I have a GTX970 on the way. Think it's worth keeping my GTX660 for PhysX? I wouldn't think so but I'm going to try it before I sell the old card anyway.

TomR
Apr 1, 2003
I both own and operate a pirate ship.

Agreed posted:

Worth it in what sense?

You already own it and the additional power draw should be extremely minimal. I use a 650Ti for PhysX (by which I mean Borderlands 2 and soon the pre-sequel, the Metro games, and also the Batman games) alongside my 780Ti. It handles everything pretty much effortlessly (a very heavy PhysX scene might get it up to 22% usage or so, and it takes a SHITLOAD of emitters before it starts slowing down in Fluidmark too).

I used to use a GTX 580 and it was insane overkill - the 650Ti is a performance analog to the 560Ti, more or less, in games - though Kepler's lower end cards seem to handle videogame PhysX better than Fermi lower end cards, and the power savings when the card is idle are boss compared to older generations. Not Maxwell boss, but, you know, pretty alright.
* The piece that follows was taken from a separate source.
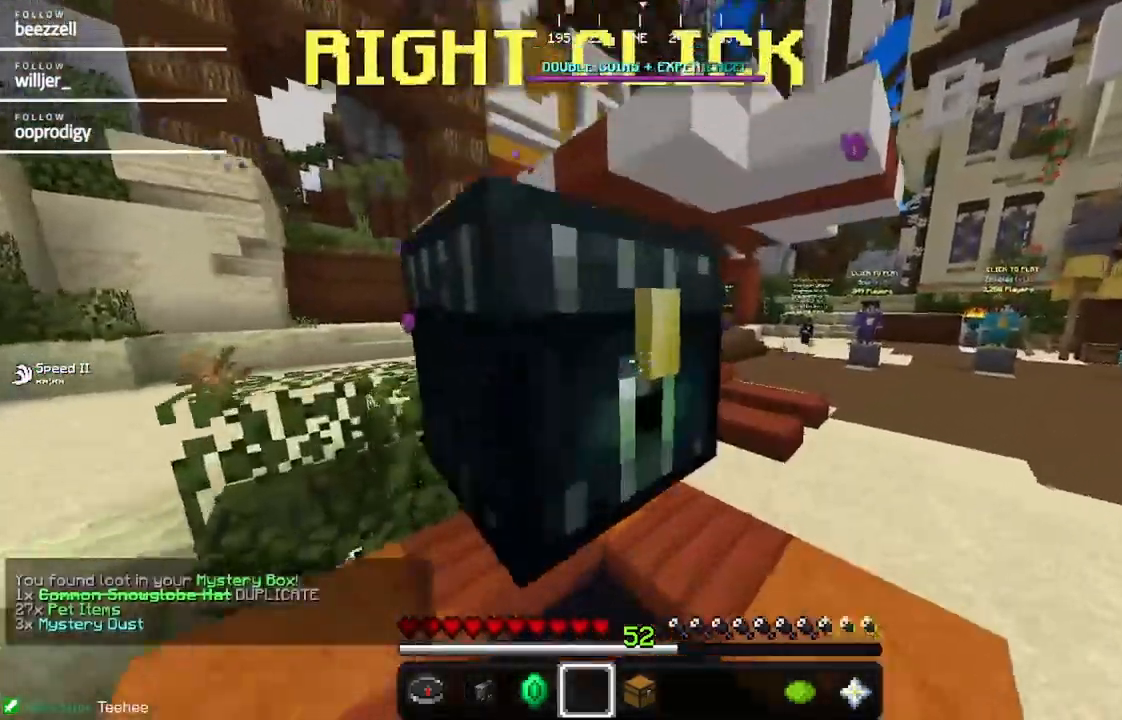
{"keys": [], "mouse": [], "events": []}
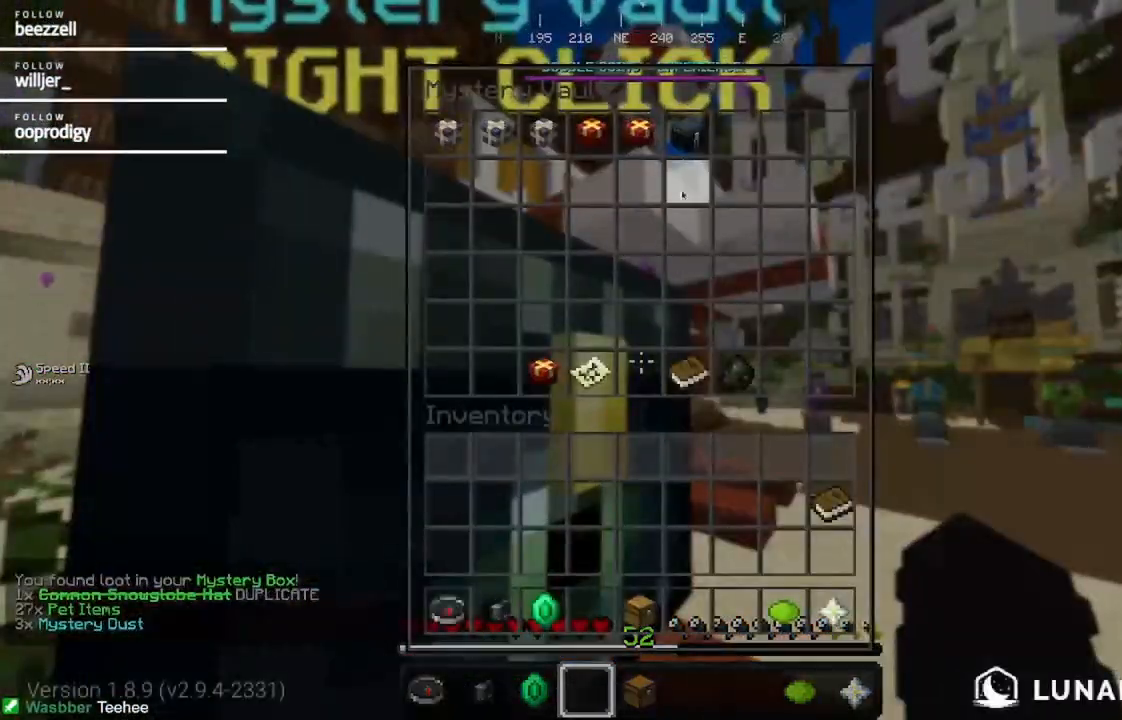
{"keys": [], "mouse": [], "events": []}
Worth it in the sense that virtually no games use PhysX? Well that's up to you I guess :v:

Well the newest game I have is the Asscreed one with pirates and I think it does PhysX. I have Borderlands 2 as well so I guess that's two games :v: Anyway I just want to see if it makes any performance difference at all, or say, better than 5% or something. I'll just sell it if it doesn't do my system any good. I think it's worth maybe $100 but that's probably going to drop now that the new cards are out.

TomR
Apr 1, 2003
I both own and operate a pirate ship.
I checked with pcpartpicker and went through the list. I think they only shipped 50 cards to all of Canada and they are all the EVGA ACX models.

TomR
Apr 1, 2003
I both own and operate a pirate ship.
Alright, my 970 has arrived. I have a GTX660 in my computer right now. Any benchmarks anyone wants to see done comparing the 660 to the 970, and then also using the 660 as a dedicated Physx card? I have Borderlands 2 and Assassin's Creed 4 that use Physx. If there are any free benchmarks I'll run them too.

TomR
Apr 1, 2003
I both own and operate a pirate ship.

NarDmw posted:

That'd be useful for me. I have the same cards and was wondering the benefits vs the heat and noise cost. I think a 2nd hand 660 can go for like $80

Well so far I've put the new card in just to make sure it works. My old GTX660 non-ti was a blower and my new card is the EVGA 970 superclocked ACX 1.0 model that everyone says to avoid. I can't hear it at idle. My computer was fairly quiet before and it's under my desk but now it's nearly silent. I think I can hear a case fan or maybe it's my PSU fan now. Before I heard the blower fan all the time. I'm going to try it under load and see how it is.

TomR
Apr 1, 2003
I both own and operate a pirate ship.

Agreed posted:

Here are two free ones to get some more numbers on the table for everyone interested:

PLA PhysX Benchmark

Fluidmark - good for testing stability, too, since it loads the card differently when you use an extremely high number of emitters and start raising the graphics stress settings as well. Juggling that workload can make an apparently stable overclock fail, in my experience.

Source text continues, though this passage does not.